Musik-Meister und Berieselungsspezialisten
DOMQUARTIER / ÜBERALL MUSIK!
17/07/20 Man hätte auch früher beginnen können, mit dem Mönch von Salzburg, aber das Thema der neuen Ausstellung Überall Musik! im DomQuartier ist eben der Salzburger Fürstenhof als Zentrum europäischer Musikkultur von 1587, dem Regierungsantritt Wolf Dietrichs, bis 1807, der endgültigen Auflösung der Hofkapelle. Ein gelungener Streifzug durch ein Stück Musikgeschichte, nicht überladen und nicht zu eng.
Von Gottfried Franz Kasparek
Die Prunkräume der Residenz, das Nordoratorium des Doms und die „Lange Galerie“ von St. Peter ergeben einen atmosphärischen Rahmen für die Zeitreise von der Renaissance bis in die frühe Romantik. Das von Elisabeth Resmann angeführte, von Sabine Krohn kuratierte Team hat schöne Arbeit geleistet.
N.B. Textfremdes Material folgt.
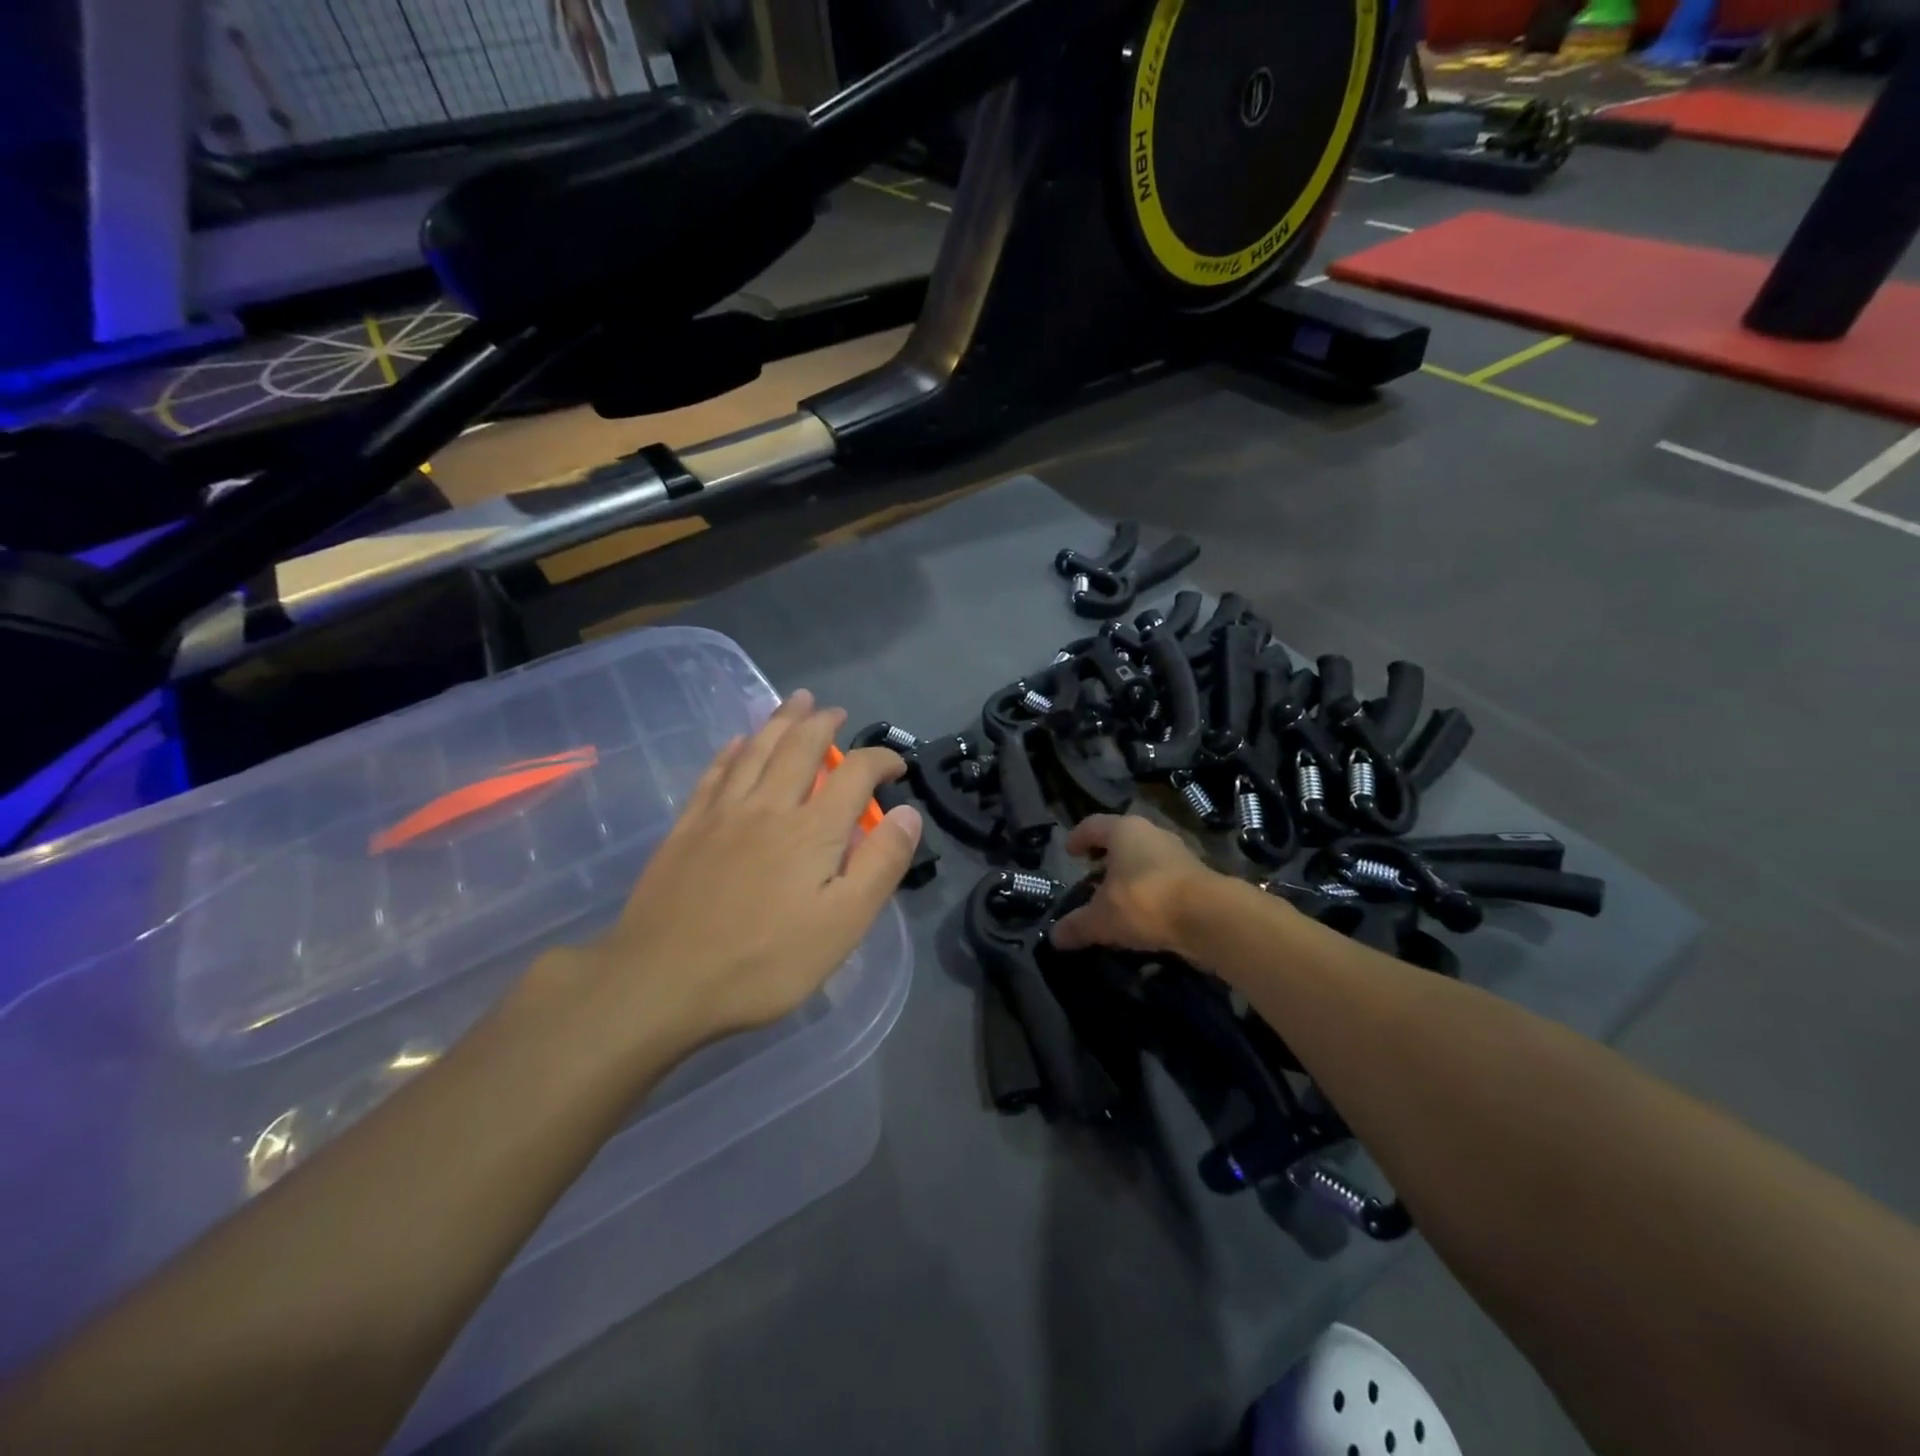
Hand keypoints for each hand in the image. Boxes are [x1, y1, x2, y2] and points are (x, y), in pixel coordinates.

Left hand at [572, 691, 921, 1052]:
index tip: (896, 766)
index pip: (856, 773)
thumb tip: (908, 813)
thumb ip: (880, 864)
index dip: (881, 759)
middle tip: (836, 711)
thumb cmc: (764, 961)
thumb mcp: (843, 924)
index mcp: (812, 829)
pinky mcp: (688, 827)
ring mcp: (722, 812)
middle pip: (801, 746)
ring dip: (781, 720)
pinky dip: (734, 749)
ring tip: (796, 701)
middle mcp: (769, 805)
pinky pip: (716, 772)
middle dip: (823, 723)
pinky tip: (739, 742)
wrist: (662, 979)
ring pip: (757, 749)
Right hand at [1050, 813, 1215, 955]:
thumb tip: (1054, 937)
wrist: (1209, 917)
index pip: (1093, 826)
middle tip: (1091, 878)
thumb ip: (1077, 925)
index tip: (1069, 852)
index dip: (1078, 838)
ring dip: (1129, 877)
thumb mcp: (1102, 918)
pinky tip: (1142, 916)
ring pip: (1144, 860)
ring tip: (1116, 900)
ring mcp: (1178, 854)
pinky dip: (1149, 893)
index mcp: (1124, 831)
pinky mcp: (1197, 877)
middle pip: (1121, 840)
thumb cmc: (1145, 901)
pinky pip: (1163, 880)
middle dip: (1105, 859)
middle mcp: (1152, 834)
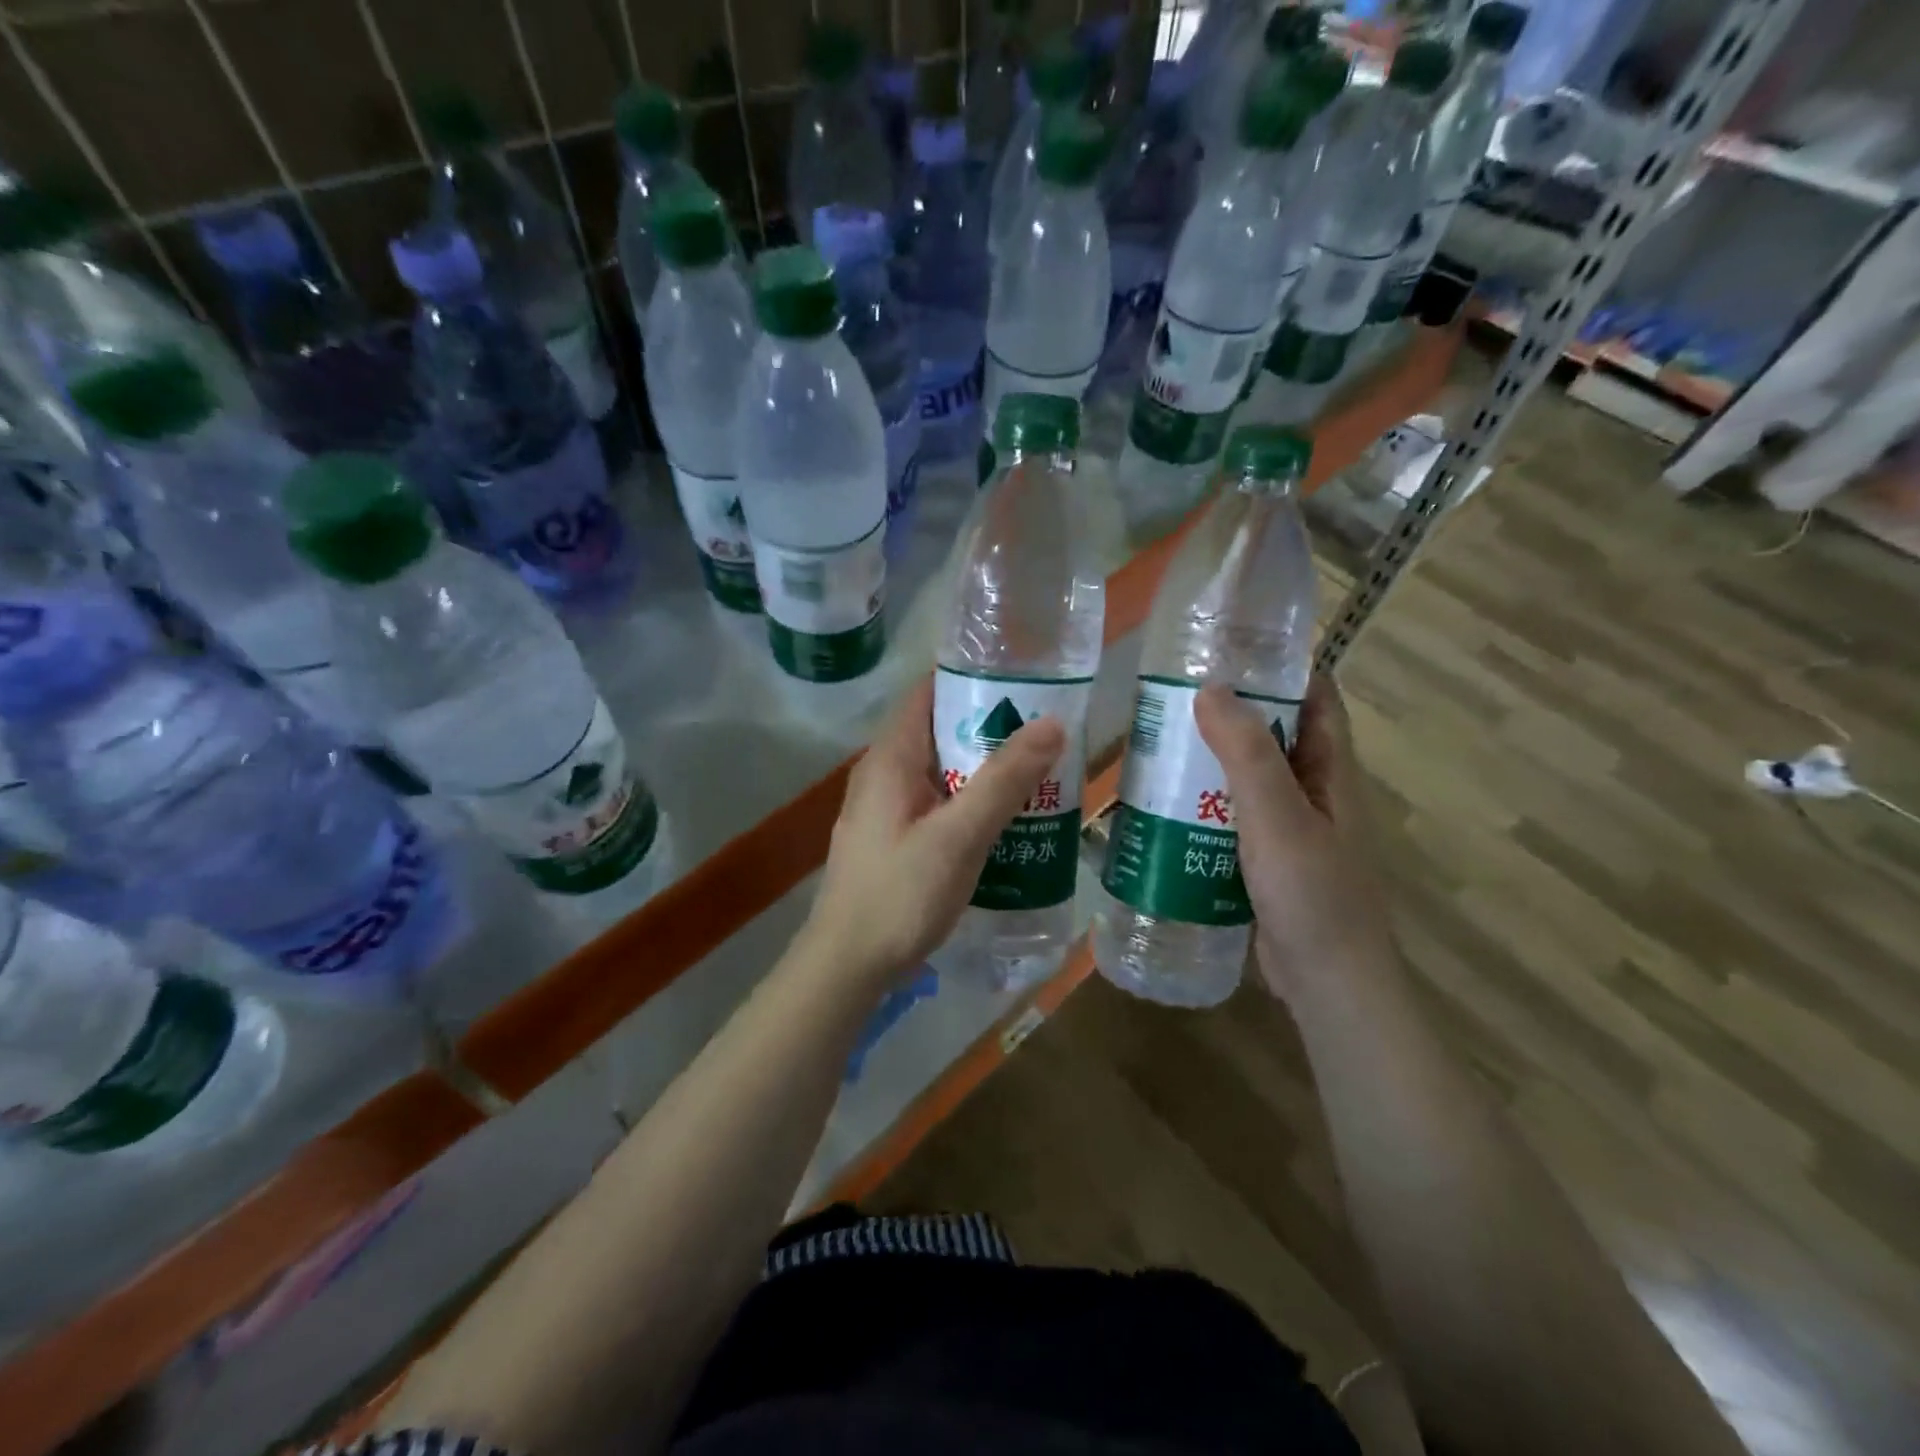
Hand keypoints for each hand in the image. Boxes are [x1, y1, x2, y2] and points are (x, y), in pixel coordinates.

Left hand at [803, 676, 1065, 983]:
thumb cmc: (900, 894)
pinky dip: (969, 801)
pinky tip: (1005, 820)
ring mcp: (885, 808)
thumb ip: (1004, 780)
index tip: (1023, 677)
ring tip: (1038, 770)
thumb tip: (1052, 722)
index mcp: (890, 758)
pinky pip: (937, 803)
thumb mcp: (959, 836)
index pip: (928, 692)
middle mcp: (883, 773)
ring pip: (941, 771)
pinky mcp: (893, 839)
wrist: (847, 966)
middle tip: (1046, 729)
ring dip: (983, 768)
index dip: (972, 678)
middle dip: (989, 727)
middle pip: (939, 731)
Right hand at [1194, 674, 1393, 999]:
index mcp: (1330, 771)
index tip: (1231, 647)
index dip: (1282, 668)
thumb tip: (1209, 687)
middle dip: (1231, 711)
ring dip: (1210, 759)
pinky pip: (1231, 817)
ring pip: (1247, 778)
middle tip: (1171, 694)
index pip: (1316, 699)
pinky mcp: (1265, 861)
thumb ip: (1246, 753)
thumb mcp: (1277, 816)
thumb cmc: (1313, 894)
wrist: (1327, 984)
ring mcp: (1290, 829)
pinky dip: (1202, 804)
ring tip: (1157, 741)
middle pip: (1274, 735)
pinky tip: (1162, 805)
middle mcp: (1314, 793)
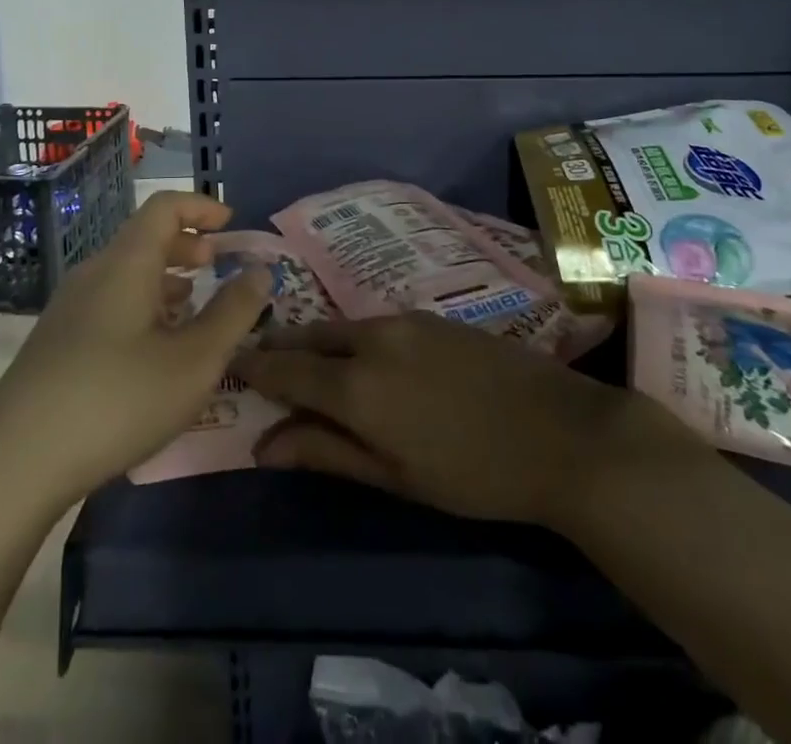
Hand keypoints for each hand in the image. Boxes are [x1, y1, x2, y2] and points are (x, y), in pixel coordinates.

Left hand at [0, 192, 270, 509]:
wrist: (12, 466)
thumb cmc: (116, 401)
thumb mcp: (193, 361)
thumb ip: (233, 313)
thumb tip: (260, 271)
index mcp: (126, 264)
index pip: (164, 207)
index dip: (201, 207)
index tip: (231, 224)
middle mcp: (94, 274)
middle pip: (144, 238)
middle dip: (186, 245)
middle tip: (216, 266)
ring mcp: (67, 310)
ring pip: (125, 274)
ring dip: (164, 279)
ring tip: (192, 309)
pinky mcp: (54, 344)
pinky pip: (108, 302)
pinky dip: (141, 306)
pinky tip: (153, 350)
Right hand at [234, 311, 711, 530]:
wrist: (559, 431)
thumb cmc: (473, 472)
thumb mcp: (395, 476)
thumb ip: (327, 452)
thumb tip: (264, 446)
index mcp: (357, 385)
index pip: (286, 369)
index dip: (255, 367)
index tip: (231, 365)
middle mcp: (372, 339)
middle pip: (311, 337)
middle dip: (283, 348)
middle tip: (264, 364)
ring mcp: (404, 321)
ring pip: (343, 326)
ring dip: (319, 341)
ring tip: (308, 363)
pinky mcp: (430, 316)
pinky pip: (374, 322)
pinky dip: (353, 338)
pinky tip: (361, 356)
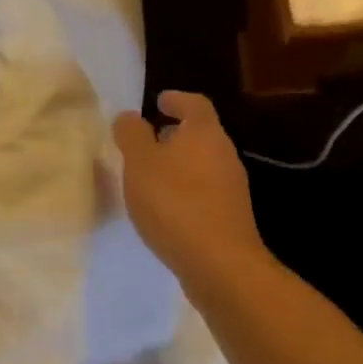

Virgil Widrich (Künstlerische Leitung) und Hans Kudlich (Ausstellungsgestaltung) entwickelten „moderne architektonische Interventionen“, die vor allem durch ihre Spiegeleffekte und geschickte räumliche Dialoge von Alt und Neu einnehmen.
Dass im Barock Musik sehr oft entweder dem geistlichen Gebrauch diente oder Tafelmusik war, letzteres nicht immer zur Freude der zu Berieselungsspezialisten degradierten Komponisten, wird ebenso deutlich wie die späte Blüte der Barockoper am Hof der Fürsterzbischöfe. Dass die Musikanten damals eigentlich noch Dienstboten waren, die ständig Neues liefern mussten, wird ebenfalls erkennbar gemacht. Der berühmte Arschtritt, mit dem der unbotmäßige Mozart aus dem Dienst befördert wurde, markiert einen Wendepunkt.
Apropos Mozart – wie schön, dass in Ausstellung und Katalog immer von „Wolfgang Amadè“ die Rede und Schreibe ist und nie von der gefälschten „Marke Amadeus“. Der Genius loci ist zwar würdig vertreten, aber nicht dominant, denn man sollte über ihn nicht seinen Vater Leopold und Michael Haydn vergessen – und schon gar nicht die Barockmeister Muffat und Biber und erst recht nicht begabte Zeitgenossen und direkte Vorläufer wie Eberlin und Adlgasser. Bis zu Neukomm und Joseph Wölfl, den letzten prominenten Salzburgern der Musikgeschichte vor der langen Pause des langen 19. Jahrhunderts, reicht der gelungene Bogen, den die Ausstellung spannt.
Anfangs im Carabinierisaal dominieren Stellwände und Bodenstreifen, was auch Corona geschuldet ist, dann wird es sozusagen von Raum zu Raum spannender. Das Dreieck als vielfältiges Symbol für Glauben und Herrschaft wird zum grundlegenden Gestaltungselement. Die kulinarische Seite kommt dabei nicht zu kurz. Kinder und Jugendliche dürfen auch Rätsel lösen, Perücken frisieren und alte Kostüme probieren. Es gibt viel zu sehen und viel zu hören, man kann sich von einer App begleiten oder leiten lassen oder einfach ganz altmodisch schauen. Die Notendokumente und sonstigen Handschriften und Drucke sind gut gewählt und erschlagen nicht durch Fülle.
Neben den bekannten Größen begegnet man auch einem Francesco Rasi, der am Hof des Sitticus ein Pionier der damaligen Moderne war, oder den wichtigen Hoftrompetern und einem um 1800 komponierenden Pater der Benediktiner namens Meingosus Gaelle. In der „Langen Galerie“ gibt es auch Notenhandschriften von Maria Anna Mozart zu sehen – sie war ja die Lehrerin Wölfls.
Der morgige Eröffnungstag (18.7.) wird ab 11 Uhr von Live-Musik in den Dombögen und im Carabinierisaal begleitet. Da gibt es Mozarts Freundschaftsdienst an Michael Haydn, die Duos für Violine und Viola, ebenso zu hören wie den Liederzyklus „Die Geister des Sees“ von Wölfl oder Trompetenaufzüge von Anton Diabelli.